Stated exercise — Please rewrite the lines of all the records below, replacing "common name" with "vernacular name" wherever it occurs and changing nothing else. Leave the pictures out of your answer.

━━━ Entries supplied

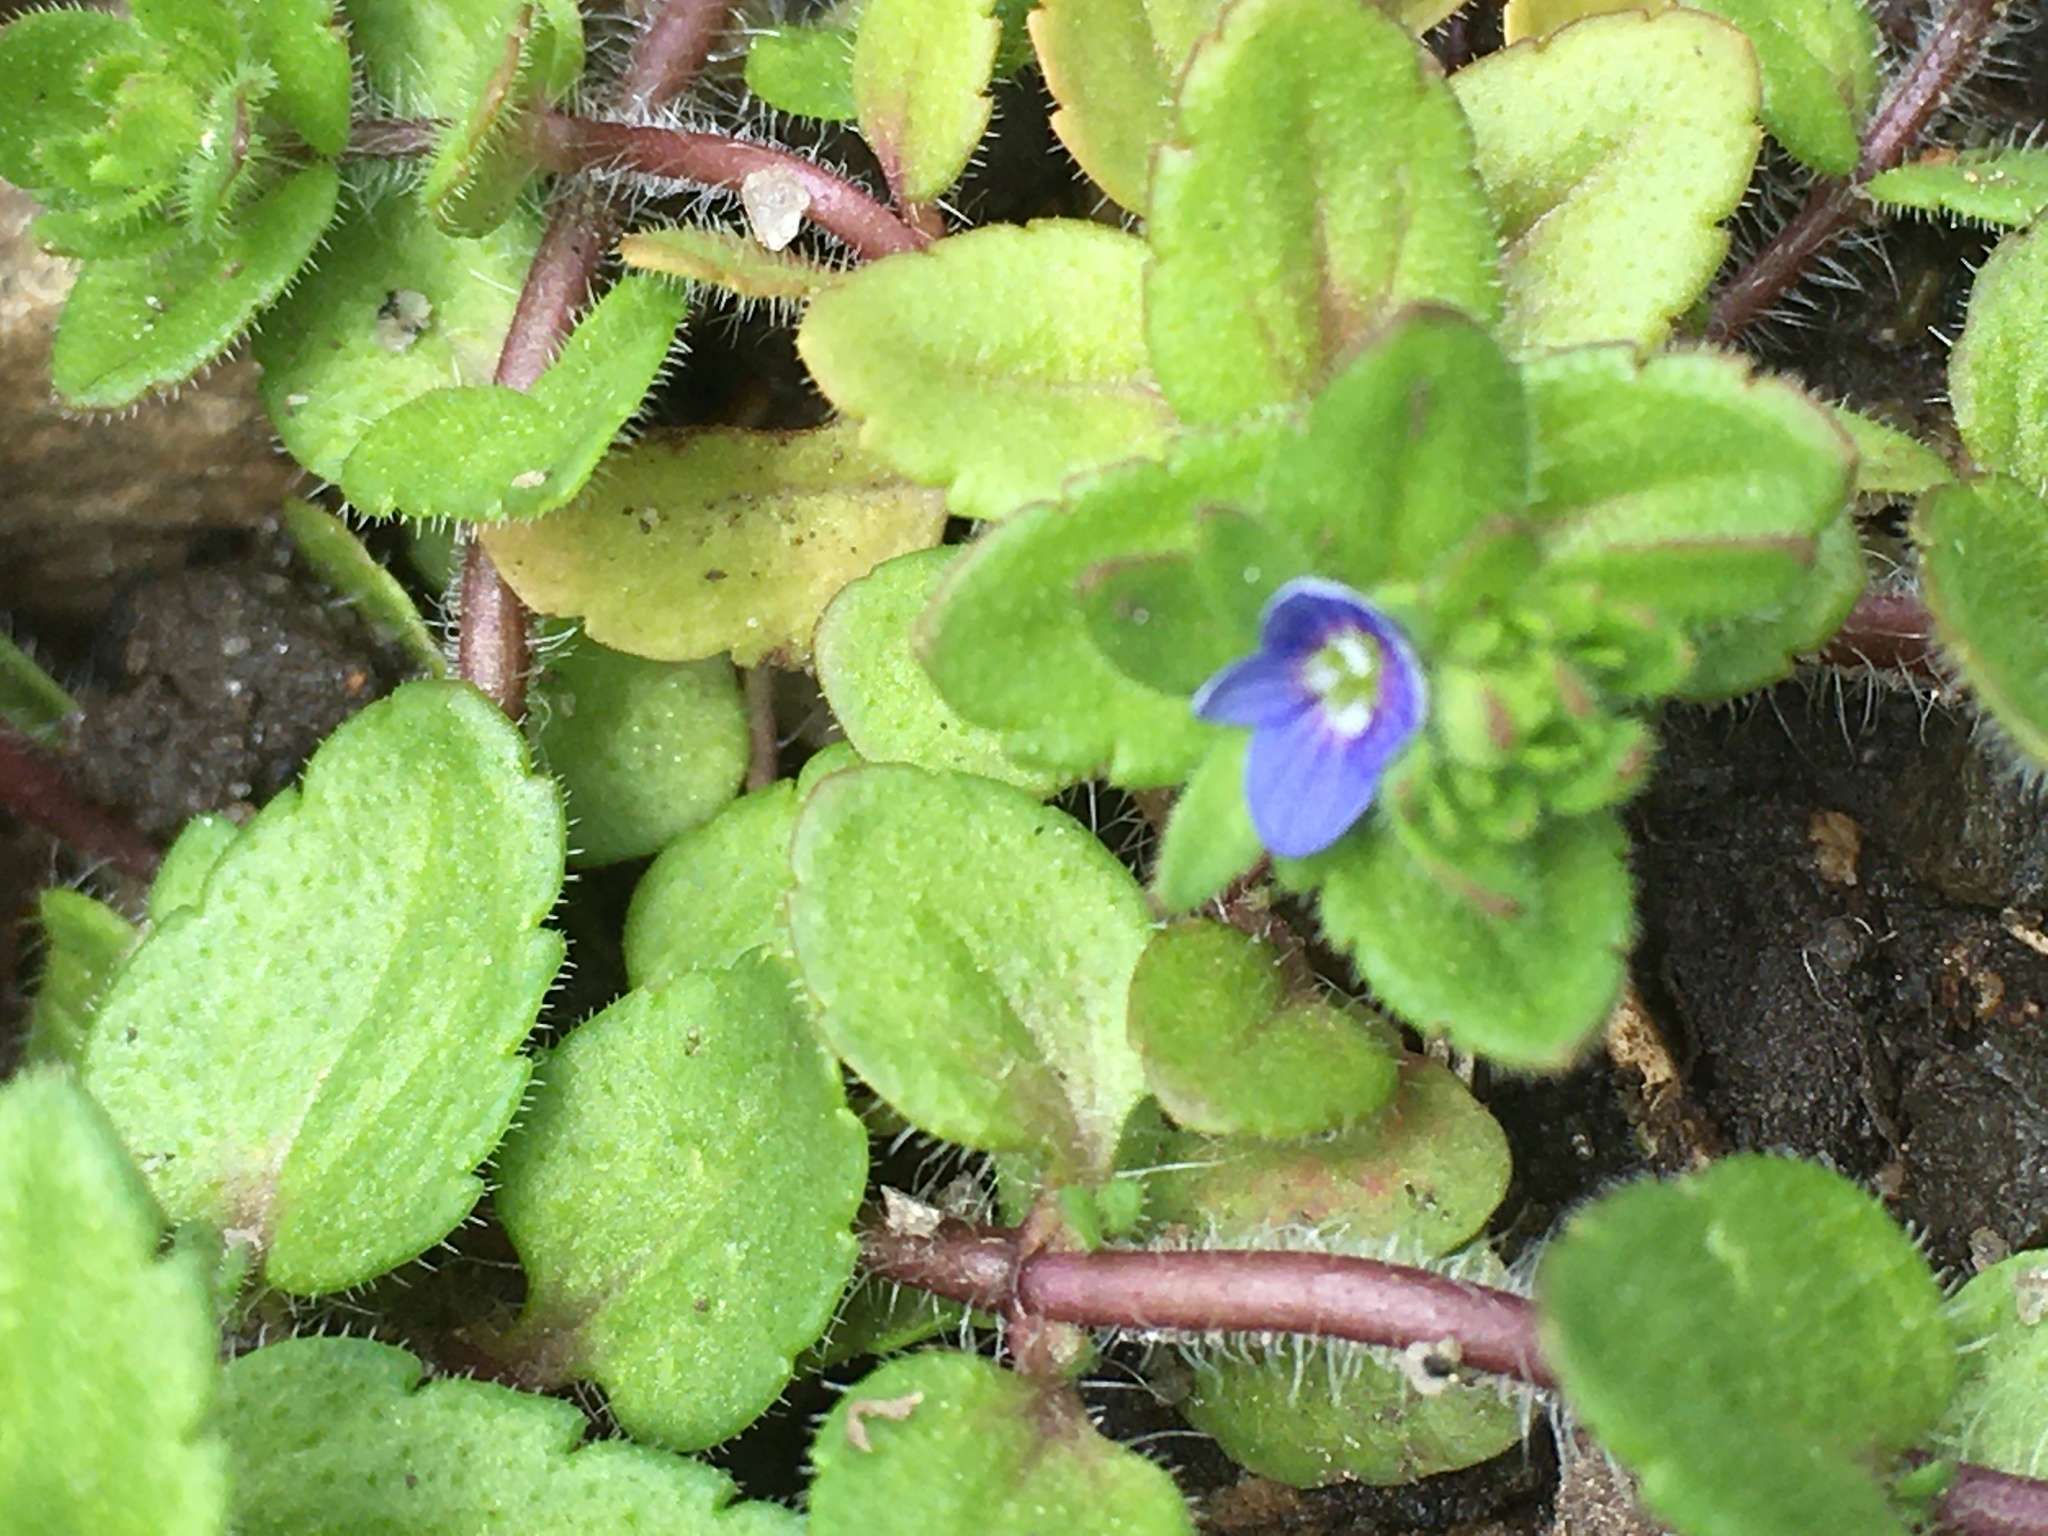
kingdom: Plantae
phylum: Tracheophyta
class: Magnoliopsida
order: Lamiales
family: Plantaginaceae
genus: Veronica
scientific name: Veronica arvensis
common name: Corn speedwell
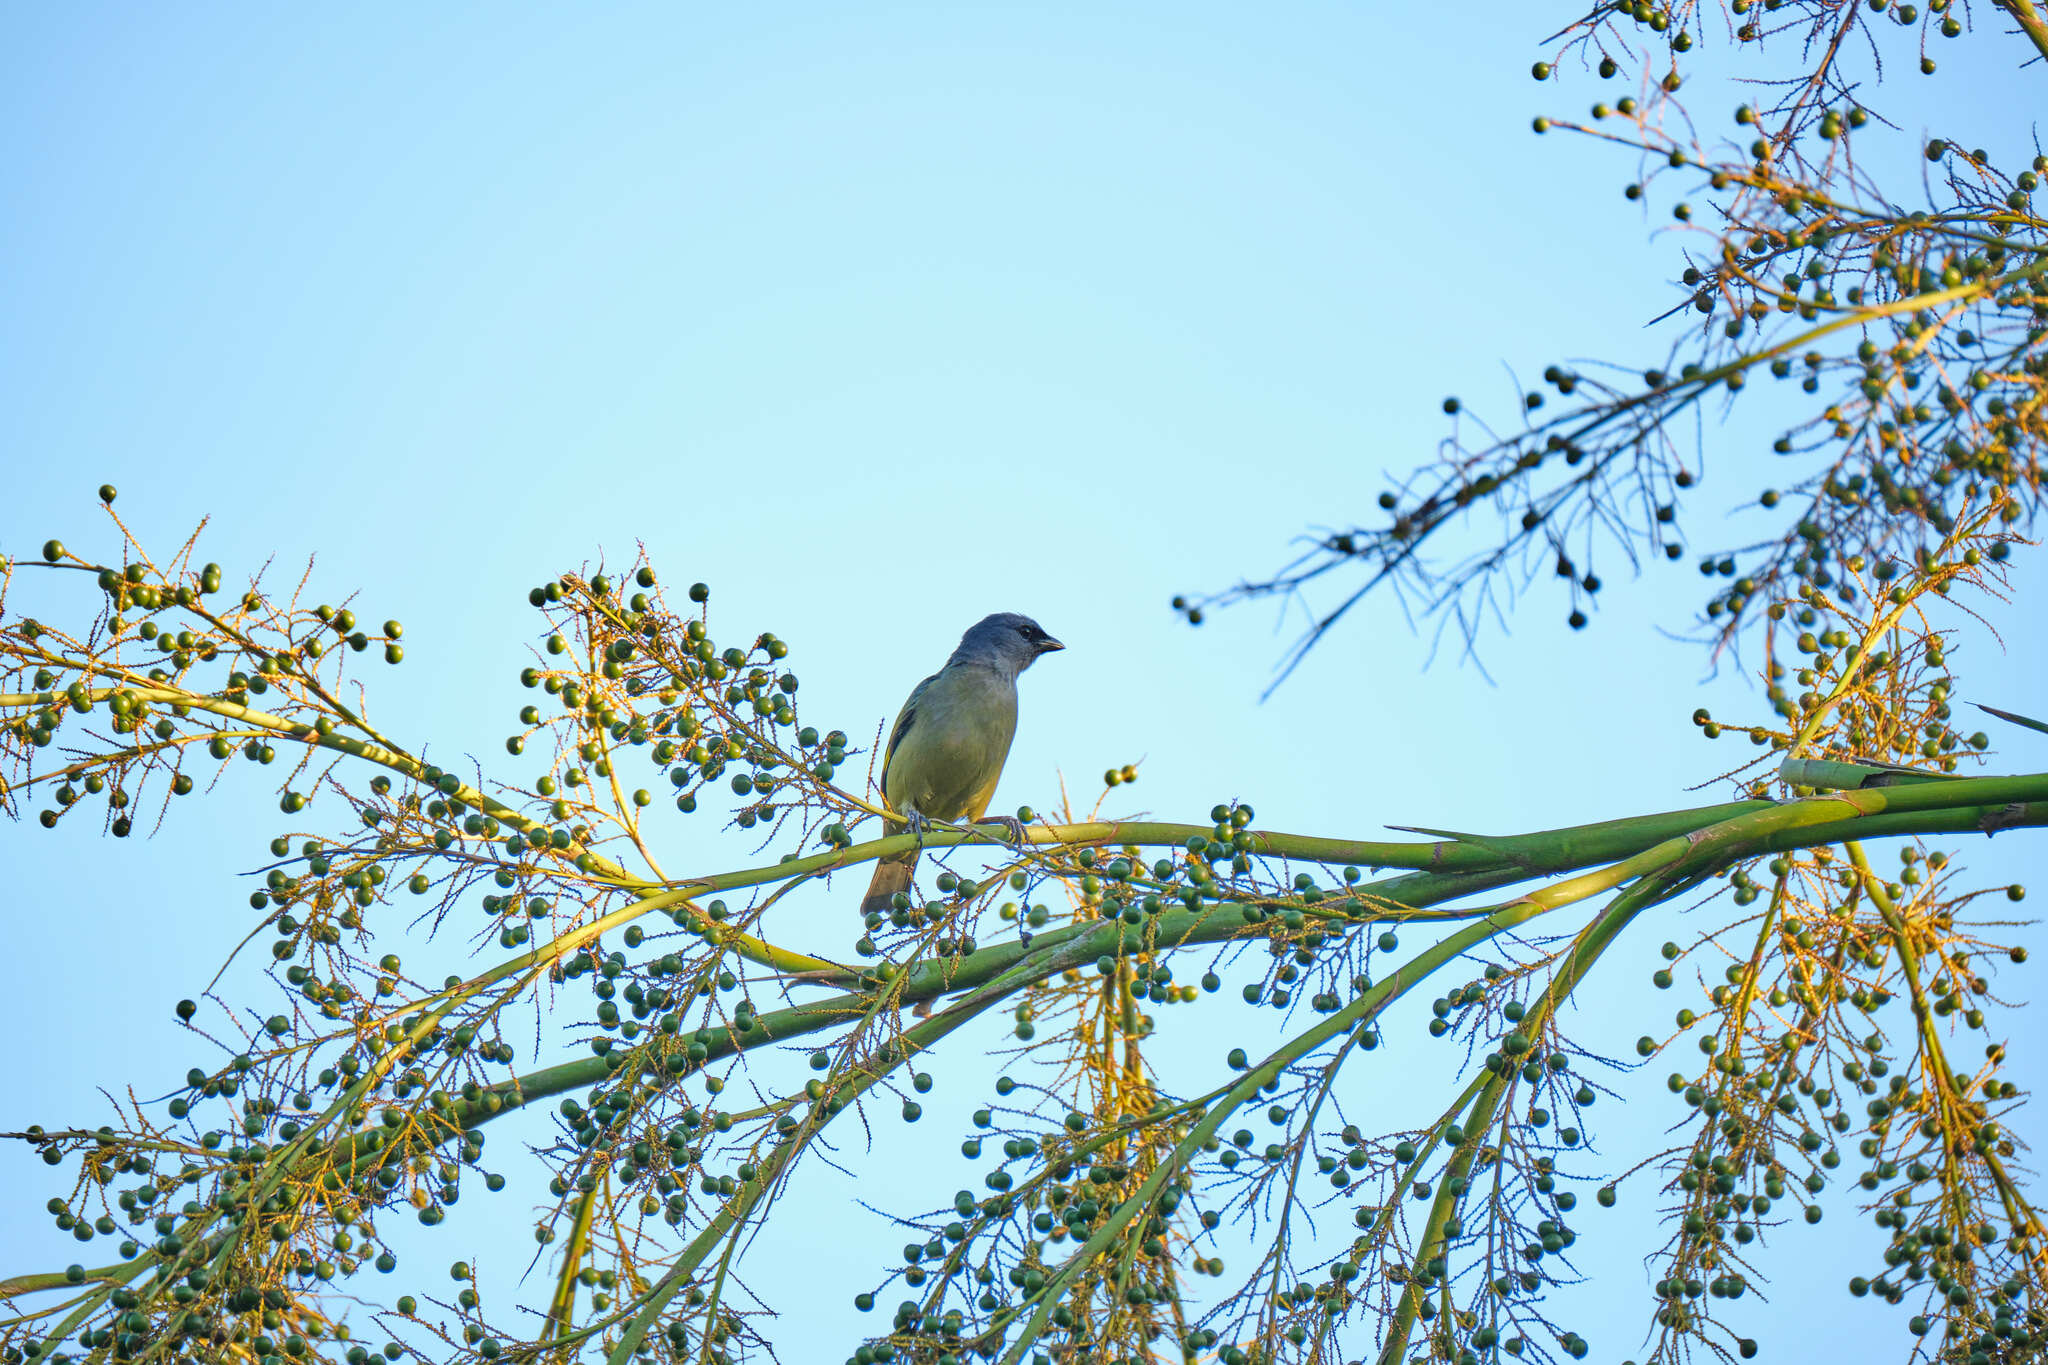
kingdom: Animalia
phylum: Chordata
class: Aves
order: Passeriformes
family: Thraupidae
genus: Thraupis
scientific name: Thraupis abbas
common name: Yellow-winged tanager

━━━━━━

Solution to this exercise —
kingdom: Plantae
phylum: Tracheophyta
class: Magnoliopsida
order: Lamiales
family: Plantaginaceae
genus: Veronica
scientific name: Veronica arvensis
vernacular name: Corn speedwell
kingdom: Animalia
phylum: Chordata
class: Aves
order: Passeriformes
family: Thraupidae
genus: Thraupis
scientific name: Thraupis abbas
vernacular name: Yellow-winged tanager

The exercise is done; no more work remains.